Your instructions |
Gather each line of the material containing the string "Alumio". Uppercase and lowercase must match.

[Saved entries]
..........
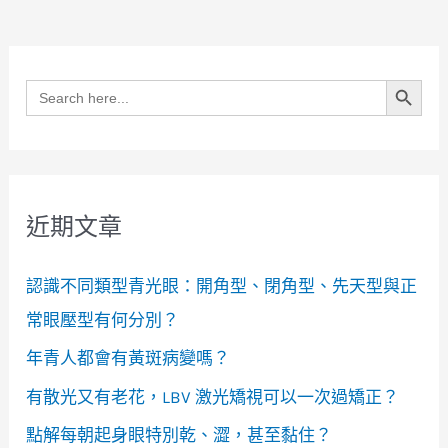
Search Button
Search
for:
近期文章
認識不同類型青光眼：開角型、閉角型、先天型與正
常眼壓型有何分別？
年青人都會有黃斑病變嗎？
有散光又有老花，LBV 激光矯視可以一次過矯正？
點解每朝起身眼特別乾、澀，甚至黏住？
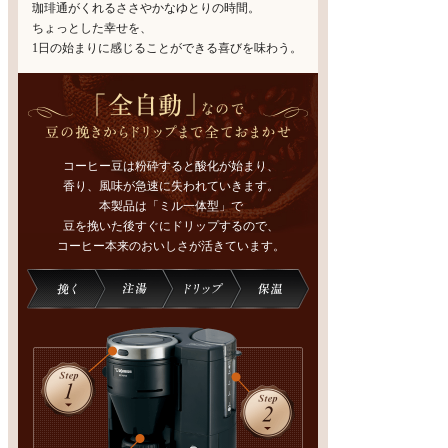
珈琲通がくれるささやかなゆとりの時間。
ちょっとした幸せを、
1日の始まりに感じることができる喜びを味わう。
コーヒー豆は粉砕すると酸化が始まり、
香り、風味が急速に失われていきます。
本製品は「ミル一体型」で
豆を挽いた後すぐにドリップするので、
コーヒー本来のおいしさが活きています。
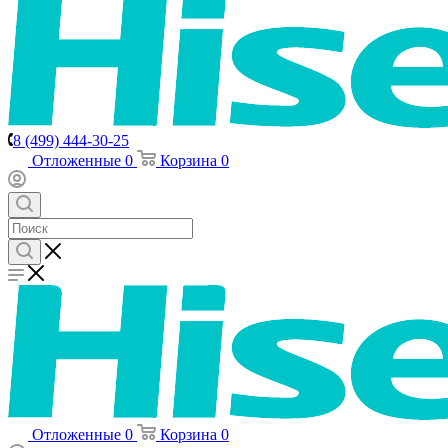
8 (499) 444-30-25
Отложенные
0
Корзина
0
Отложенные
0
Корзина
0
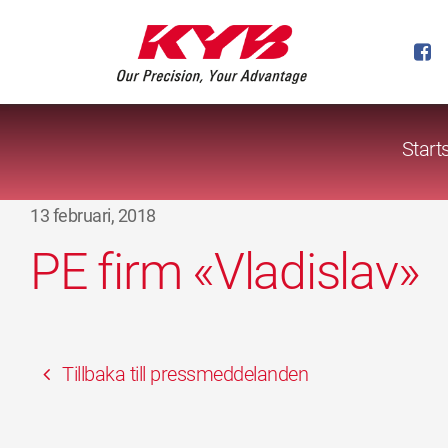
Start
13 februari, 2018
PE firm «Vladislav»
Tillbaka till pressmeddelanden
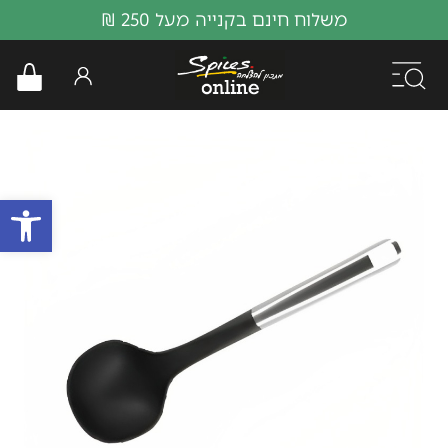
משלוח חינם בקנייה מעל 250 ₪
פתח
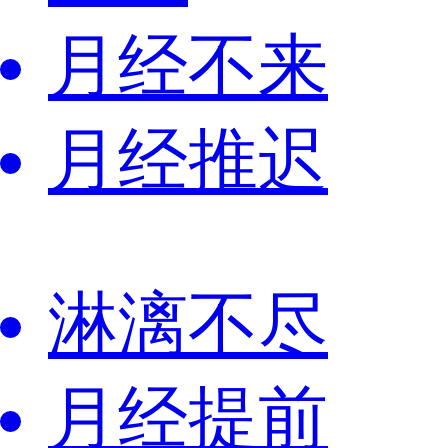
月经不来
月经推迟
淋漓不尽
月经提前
..........
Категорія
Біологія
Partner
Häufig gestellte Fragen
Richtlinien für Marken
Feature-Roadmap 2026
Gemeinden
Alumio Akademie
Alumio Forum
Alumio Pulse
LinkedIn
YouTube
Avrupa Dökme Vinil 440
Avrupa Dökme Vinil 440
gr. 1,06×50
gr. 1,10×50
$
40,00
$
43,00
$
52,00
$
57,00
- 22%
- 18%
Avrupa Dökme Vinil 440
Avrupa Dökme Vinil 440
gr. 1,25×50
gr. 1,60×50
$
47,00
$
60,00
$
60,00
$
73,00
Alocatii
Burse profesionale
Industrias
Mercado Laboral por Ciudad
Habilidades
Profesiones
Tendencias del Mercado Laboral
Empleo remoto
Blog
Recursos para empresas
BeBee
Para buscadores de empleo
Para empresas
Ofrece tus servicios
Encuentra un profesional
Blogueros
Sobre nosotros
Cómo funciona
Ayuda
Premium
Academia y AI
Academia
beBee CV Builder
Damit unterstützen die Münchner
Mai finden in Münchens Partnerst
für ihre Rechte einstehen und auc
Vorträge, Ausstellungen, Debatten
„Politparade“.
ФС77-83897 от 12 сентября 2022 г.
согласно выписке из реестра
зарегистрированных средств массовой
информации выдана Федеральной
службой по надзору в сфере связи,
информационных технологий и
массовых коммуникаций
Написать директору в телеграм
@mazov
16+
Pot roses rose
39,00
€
..........
Response to the task |
Alumio Akademie
Alumio Forum
Alumio Pulse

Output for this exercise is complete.